Now a major motion picture, discover the beloved Newbery Medal-winning story of Jess Aarons and Leslie Burke. Join Jess and Leslie as they form an unlikely friendship and create the imaginary land of Terabithia. There they rule as king and queen, until a terrible tragedy occurs that helps Jess understand just how much he has learned from Leslie.
I absolutely adore the movie adaptation of ‘Bridge to Terabithia’, however it wasn’t until recently that I thought about reading the book. There is obviously something special about this book; it has been nearly 40 years since it was first published and it still holds a very special place in the hearts of many. Having seen the film going in to the book, I of course knew what happens, and I do wonder if that affected my emotional reaction to it, but still, I found this short book to be an immense emotional rollercoaster, and I can see why this story touches so many people.
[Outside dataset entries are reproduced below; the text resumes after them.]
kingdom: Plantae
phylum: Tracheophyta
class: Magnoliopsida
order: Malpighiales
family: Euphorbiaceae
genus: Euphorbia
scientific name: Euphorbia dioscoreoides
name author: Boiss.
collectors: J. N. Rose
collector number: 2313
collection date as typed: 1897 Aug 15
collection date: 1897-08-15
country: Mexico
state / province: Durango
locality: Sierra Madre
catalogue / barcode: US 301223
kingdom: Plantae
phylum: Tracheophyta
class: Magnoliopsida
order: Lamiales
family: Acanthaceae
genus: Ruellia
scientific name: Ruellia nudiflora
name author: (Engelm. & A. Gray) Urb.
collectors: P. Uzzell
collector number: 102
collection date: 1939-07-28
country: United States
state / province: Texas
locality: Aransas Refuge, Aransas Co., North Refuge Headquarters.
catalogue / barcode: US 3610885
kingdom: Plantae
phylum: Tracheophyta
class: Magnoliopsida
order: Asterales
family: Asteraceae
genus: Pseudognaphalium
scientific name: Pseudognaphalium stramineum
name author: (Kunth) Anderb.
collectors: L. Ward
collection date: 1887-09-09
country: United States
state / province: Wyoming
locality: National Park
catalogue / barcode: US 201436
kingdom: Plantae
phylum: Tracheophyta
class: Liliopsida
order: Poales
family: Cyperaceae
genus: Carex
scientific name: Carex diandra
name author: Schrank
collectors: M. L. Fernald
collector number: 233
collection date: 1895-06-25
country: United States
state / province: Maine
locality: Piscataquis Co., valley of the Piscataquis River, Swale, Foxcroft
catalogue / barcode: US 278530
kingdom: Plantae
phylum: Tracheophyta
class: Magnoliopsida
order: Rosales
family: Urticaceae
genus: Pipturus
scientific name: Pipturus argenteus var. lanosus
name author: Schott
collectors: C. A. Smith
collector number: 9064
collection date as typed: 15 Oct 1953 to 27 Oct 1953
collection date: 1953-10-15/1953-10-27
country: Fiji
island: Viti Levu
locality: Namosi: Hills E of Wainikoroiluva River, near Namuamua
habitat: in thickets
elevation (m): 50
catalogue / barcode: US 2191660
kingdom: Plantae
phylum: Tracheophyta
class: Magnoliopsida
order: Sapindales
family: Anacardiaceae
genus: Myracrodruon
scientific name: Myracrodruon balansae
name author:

*MAJOR SPOILERS THROUGHOUT*
- This book is written beautifully. Although the dialogue feels a bit too American for me to truly connect with (maybe it’s a British thing!), the conversations all feel so genuine, and the prose is an absolute delight.
- There are moments of major foreshadowing, such as when May Belle talks to Leslie about what would happen should Leslie die. Maybe I noticed these more because of my age and because I know the end of the story, but these moments of foreshadowing do not ruin the climax – in fact, they have the opposite effect. They make your heart sink and your emotions go into overdrive and build the tension to a high, and I liked that feeling.
- The friendship between Jess and Leslie just feels perfect. It’s the kind of friendship everyone wishes they had aged ten, and the way that Jess craves aspects of Leslie’s life and Leslie craves aspects of Jess’s is very true to life.
- I could identify so much with both Leslie and especially Jess – I saw aspects of my ten-year-old self in both of them. I recognised Jess’s drive to be the best in a family where he is always overlooked, I saw Leslie’s determination to belong as a tomboy who neither fits with the girls or the boys, and most important of all, I identified with the want to build a fantasy world, an escape from the real one and a place to call home.
- Jess’s reaction to Leslie’s death was so raw. Going through the stages of mourning, through denial and anger to devastation, I could truly feel the emotion coming off the pages. The line that did it for me was ‘Look at me. I’m not crying’. In that moment, I saw so much of my own reaction to grief, and it has been a long time since I read a book that addressed that emotion in such a perfect way, especially a children’s book.
- The ending works perfectly, and was actually the bit that got me closest to tears. The building of the bridge and the idea of passing the fantasy on to May Belle and eventually Joyce Ann felt like the best way to round off the novel.
- I DID NOT CRY. Perhaps it is because I knew that Leslie was going to die, but I somehow do not think that was the reason. I felt the emotion in the build-up, knowing what was to come from the foreshadowing, and I felt devastated for Jesse afterwards, but I did not get an emotional impact from Leslie’s death itself. I cried at the equivalent point in the film, which made me more ready to cry at Jess’s response, but as I did not get emotional reading about Leslie’s death, I somehow found it harder to get upset reading about the aftermath for Jess, which is probably the saddest part of the book. On this front, I think the film handled the emotion of Leslie’s death better than the book did.
- There are moments in which the age of the book comes across, and not in a good way. We get slightly unsavoury reminders of the flaws of ’70s society, such as ‘it’s an unusual hobby for a girl’, the fat-shaming of Janice and Brenda, the clear male-female divide, and the slightly bizarre relationship between Jess and Miss Edmunds. All of these moments are reflective of the time in which the book was written, but nonetheless make for a bit of uncomfortable reading now.
- While Terabithia is such a majestic concept, there were moments where, given that it is all in the children’s heads, reading about their exploits in Terabithia didn’t quite do it for me. Paterson blurs the lines between the tangible and the abstract well, and it all appeals to my childish creativity, but sometimes just reading of Jess and Leslie saying a prayer in a forest becomes more dull and less scope for imagination.
Would I recommend? – Definitely. However old you are, this book brings out the childhood memories and fantasies you may have long forgotten, before playing with your emotions, all to create a great coming-of-age story. Watch the 2007 film while you’re at it.